Но наиболее ярким примером сиро-финикийского влияния стало целое «ориентализирующее» течение в искусстве, начало которому положил Коринф. В протокоринфской и коринфской вазописи ясно прослеживаются прямые заимствования (опять-таки с привнесением чисто греческих элементов) различных изобразительных мотивов — зверей, чудовищ, растений, — которые занимали весьма заметное место в северносирийских и финикийских рельефах, статуэтках и тканевых рисунках. На раннегреческом искусстве сказались и многие другие влияния этих стран22
. Кроме того, коринфские и иные кораблестроители были многим обязаны опытным финикийским мастерам.Установить, из какой именно области или города в этих обширных левантийских пределах стало распространяться то или иное влияние, — невозможно, ибо искусство самого этого региона являло собой хитрый сплав арамейских, не-охеттских, месопотамских, ассирийских, урартских и египетских (а позднее и персидских) элементов, причем различия между отдельными сирийскими и финикийскими областями (а надо полагать, что они имелись) чаще всего от нас ускользают — тем более что со всех краев Леванта народы продолжали перебираться на запад, спасаясь от гнета могучих держав, а потому разнородные вкрапления их культур ложились последовательными, но неуловимыми мазками на без того уже пеструю картину ориентализирующего воздействия на Грецию.
Поэтому лишь предположительно мы можем сказать, например, что резьба по слоновой кости, занимавшая видное место в художественных ремеслах (особенно на Самосе, Родосе и Крите, а также у афинян) пришла к грекам из сирийского города Хамата, который славился своими статуэтками Ашторет-Астарты из лучшего материала — бивней сирийских слонов (кстати сказать, еще микенцы разживались слоновой костью из Угарита [Рас-Шамра] на этом же побережье). Что касается золота, которое тоже вывозилось от здешних берегов и достигало отдаленнейших пределов — чтобы украсить, например, пышные этрусские гробницы (Глава VII, раздел 1, и Приложение 3), — то оно прибывало в Северную Сирию и Финикию из различных ближневосточных и средне-восточных копей, откуда его стремились заполучить богатейшие государства той эпохи.
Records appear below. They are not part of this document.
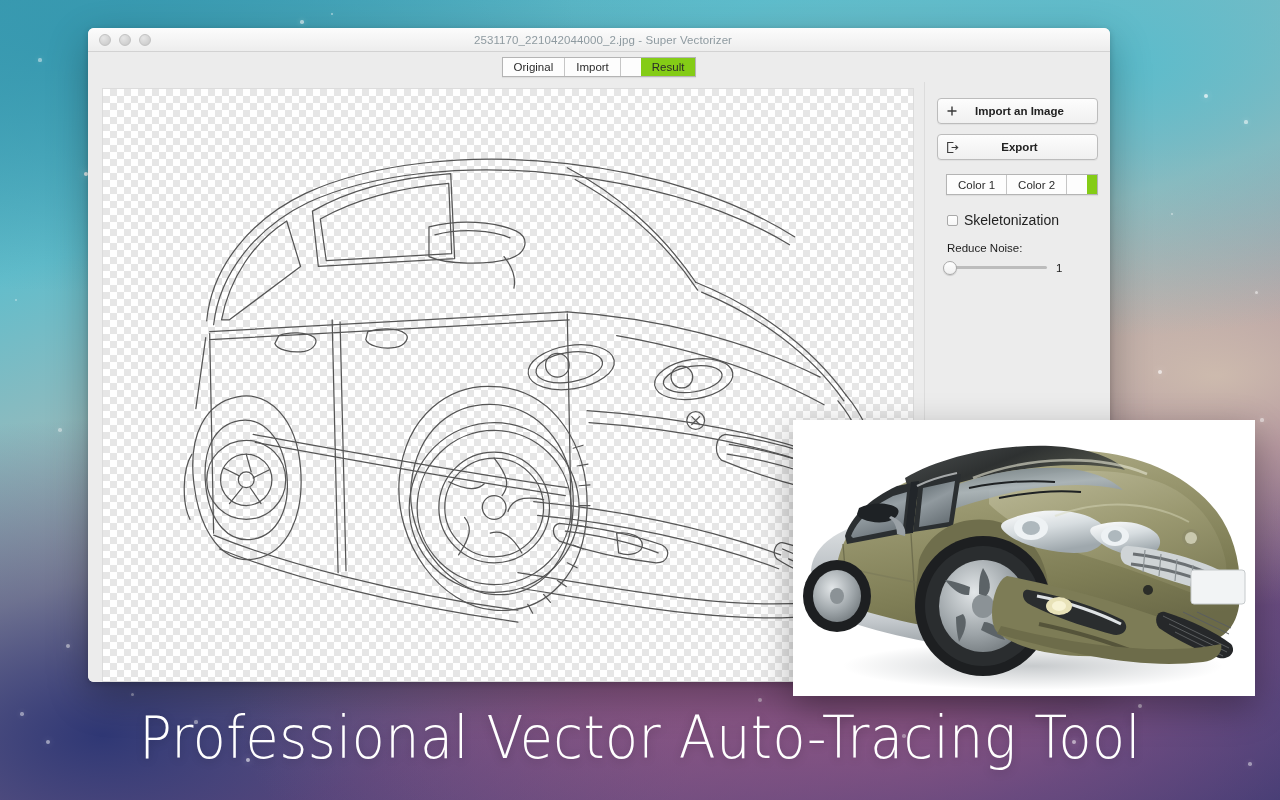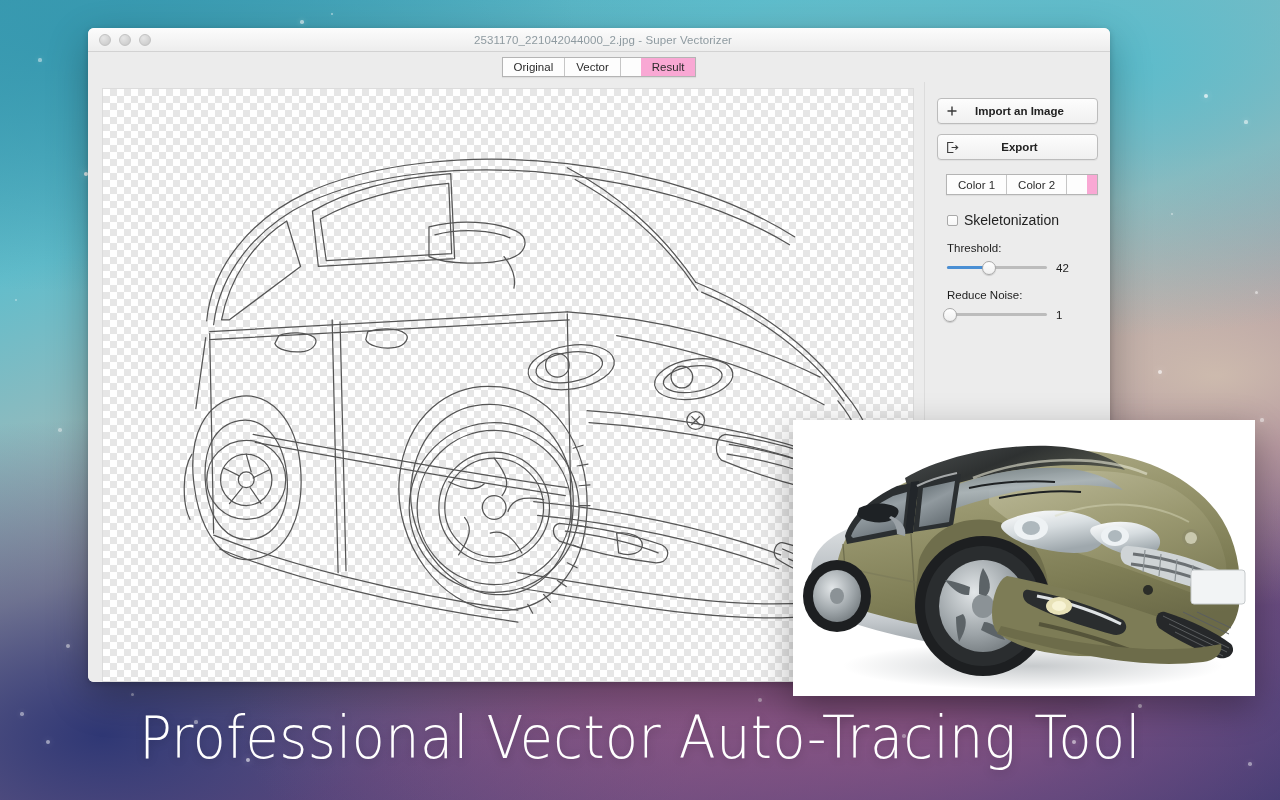--- a/index.html
+++ b/index.html
@@ -55,21 +55,21 @@
     display:inline-flex; border:1px solid #b4b4b4; border-radius:0;
     overflow:hidden; background:#fdfdfd; height:20px;
     box-shadow:0 1px 1px rgba(0,0,0,0.06);
   }
   .segmented .seg{
     font-size:11.5px; color:#2b2b2b; padding:0 11px;
     display:flex; align-items:center; justify-content:center;
     border-right:1px solid #c6c6c6; background:#fdfdfd; white-space:nowrap;
   }
   .segmented .seg:last-child{ border-right:none; }
-  .segmented .seg.active{ background:#f9a8d4;margin-left:20px; }
+  .segmented .seg.active{ background:#84cc16;margin-left:20px; }
 
   
   #main{ display:flex; height:600px; }
 
   #canvaswrap{
     width:836px; padding:6px 10px 0 14px;
     background:#ececec;
     display:flex; flex-direction:column;
   }
   #canvas{
@@ -186,21 +186,21 @@
       <div class="light"></div>
       <div class="light"></div>
       <div class="light"></div>
     </div>
     <div id="title">2531170_221042044000_2.jpg - Super Vectorizer</div>
   </div>
 
   <div id="toolbar">
     <div class="segmented">
       <div class="seg">Original</div>
-      <div class="seg">Vector</div>
+      <div class="seg">Import</div>
       <div class="seg active">Result</div>
     </div>
   </div>
 
   <div id="main">
 
     <div id="canvaswrap">
       <div id="canvas">
         <svg viewBox="0 0 820 560" preserveAspectRatio="xMidYMid meet">
           <g fill="none" stroke="#555" stroke-width="1.25" stroke-linejoin="round" stroke-linecap="round">
@@ -338,31 +338,20 @@
           <div class="seg">Color 2</div>
           <div class="seg active">Line</div>
         </div>
       </div>
 
       <div class="checkrow">
         <span class="cbox"></span>
         <span>Skeletonization</span>
       </div>
 
-      <div class="ctl">
-        <div class="clabel">Threshold:</div>
-        <div class="crow">
-          <div class="slider">
-            <div class="strack"></div>
-            <div class="sfill" style="width:42%"></div>
-            <div class="sknob" style="left:42%"></div>
-          </div>
-          <div class="sval">42</div>
-        </div>
-      </div>
 
 
       <div class="ctl">
         <div class="clabel">Reduce Noise:</div>
         <div class="crow">
           <div class="slider">
             <div class="strack"></div>
             <div class="sfill" style="width:2%"></div>
             <div class="sknob" style="left:3%"></div>
           </div>

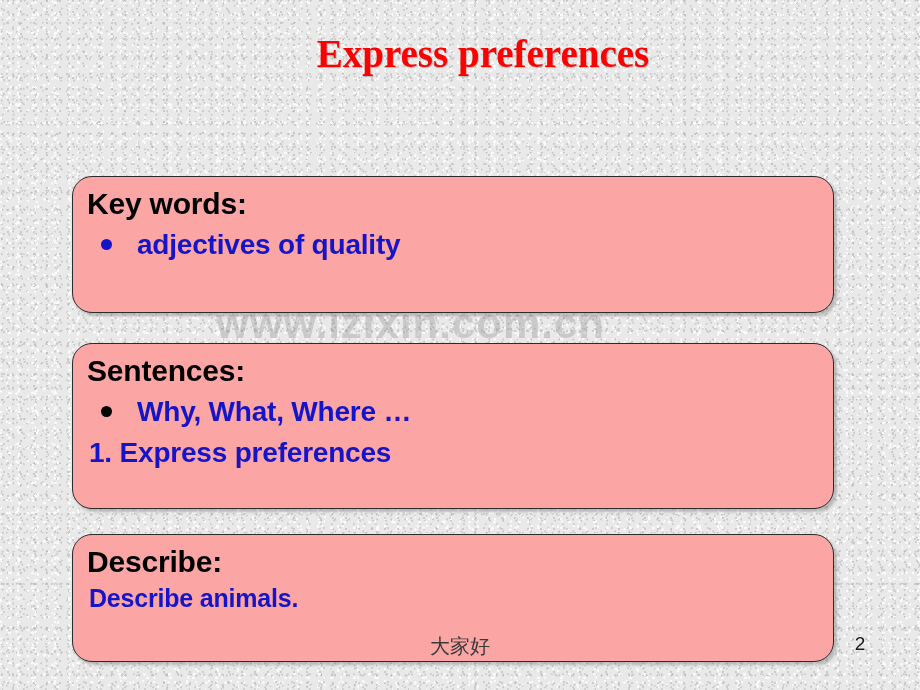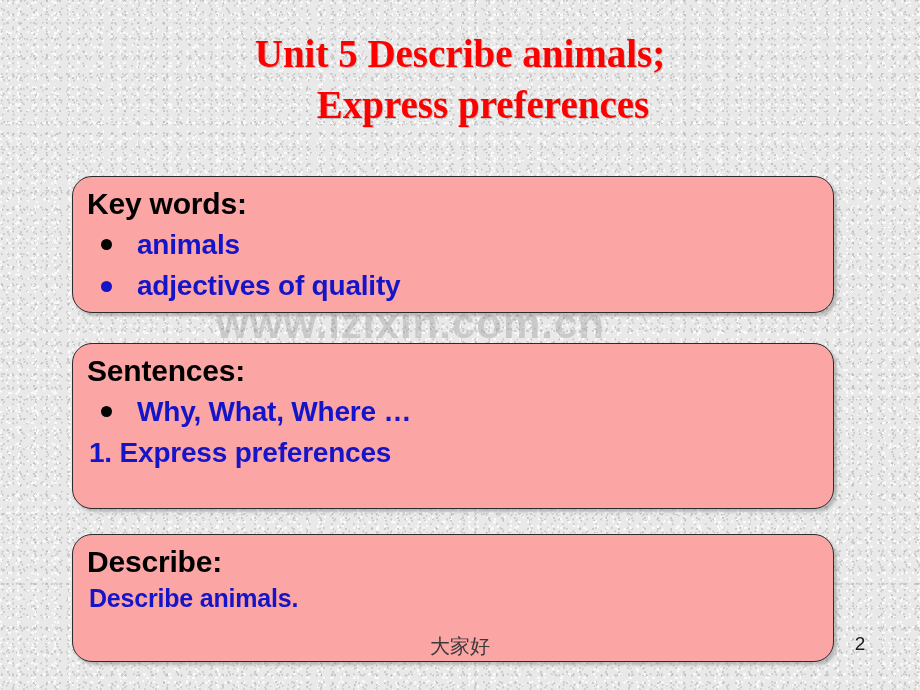--- a/index.html
+++ b/index.html
@@ -182,32 +182,27 @@
 </head>
 <body>
 
 <div id="slide">
 
   <div id="texture"></div>
 
   <div id="watermark">www.izixin.com.cn</div>
 
   <div id="title">
-    <span class="line1">Unit 5  Describe animals;</span>
     <span class="line2">Express preferences</span>
   </div>
 
   <div class="panel" id="panel-key">
     <div class="panel-inner">
       <div class="heading">Key words:</div>
       <ul class="bullets">
-        <li>
-          <span class="dot"></span>
-          <span>animals</span>
-        </li>
         <li>
           <span class="dot blue"></span>
           <span>adjectives of quality</span>
         </li>
       </ul>
     </div>
   </div>
 
   <div class="panel" id="panel-sentence">
     <div class="panel-inner">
Возможно, финикийцы — с их независимым устройством городов-государств — вызывали у греков, державшихся сходного государственного строя, куда более дружественные чувства, нежели можно предположить, исходя из частых упоминаний о финикийском «пиратстве», вызванных ревностью соперников по торговле. Так, появлением финикийских ремесленников на Крите (Глава VI, раздел 1), возможно, объясняется и появление в городах этого острова самых ранних из известных греческих правовых сводов: ведь семитоязычные народы давно уже были знакомы с подобной кодификацией права.
Свести же воедино эти законы стало возможно благодаря письменности — и наиболее всего и греки (а тем самым и весь западный мир) были обязаны левантийскому побережью именно алфавитом, который они переняли ок. 750 г. до н. э. — спустя полтысячелетия после того, как их собственное (микенское) линейное письмо Б (Глава I, примечание 2) навсегда вышло из употребления. Финикийцы чрезвычайно ловко преобразовали и упростили существовавшие прежде системы слогового письма (например, в аккадском насчитывалось 285 знаков, в линейном письме Б — 88, в кипрском — 56), сведя количество алфавитных обозначений всего до 22 букв (надписи на этом алфавите были высечены, например, на саркофаге царя Ахирама в финикийском городе Библе). Поэтому, как утверждает Иосиф Флавий23
, они стали гораздо чаще пользоваться письменностью, чем это делали другие народы до них, — хотя остается неясным, в какой мере письмо оставалось преимущественно уделом сословия писцов.Греки ограничились двадцатью двумя знаками, но в то же время попытались ввести несколько собственных новых букв и, самое главное, изменили четыре (с добавлением еще одной), чтобы можно было самостоятельно обозначать гласные звуки, для которых в финикийском алфавите, приспособленном для афразийского (семитского) языка, отдельных обозначений не предусматривалось. Опять-таки нам неизвестен точный характер и канал этого заимствования. Согласно одной точке зрения, первоначально греки переняли не финикийскую, а северно-сирийскую (раннеханаанскую) письменность, а финикийское влияние появилось лишь несколько позже, — хотя сами греки называли свой новообретенный алфавит словом «ротта, и его финикийские корни несомненны.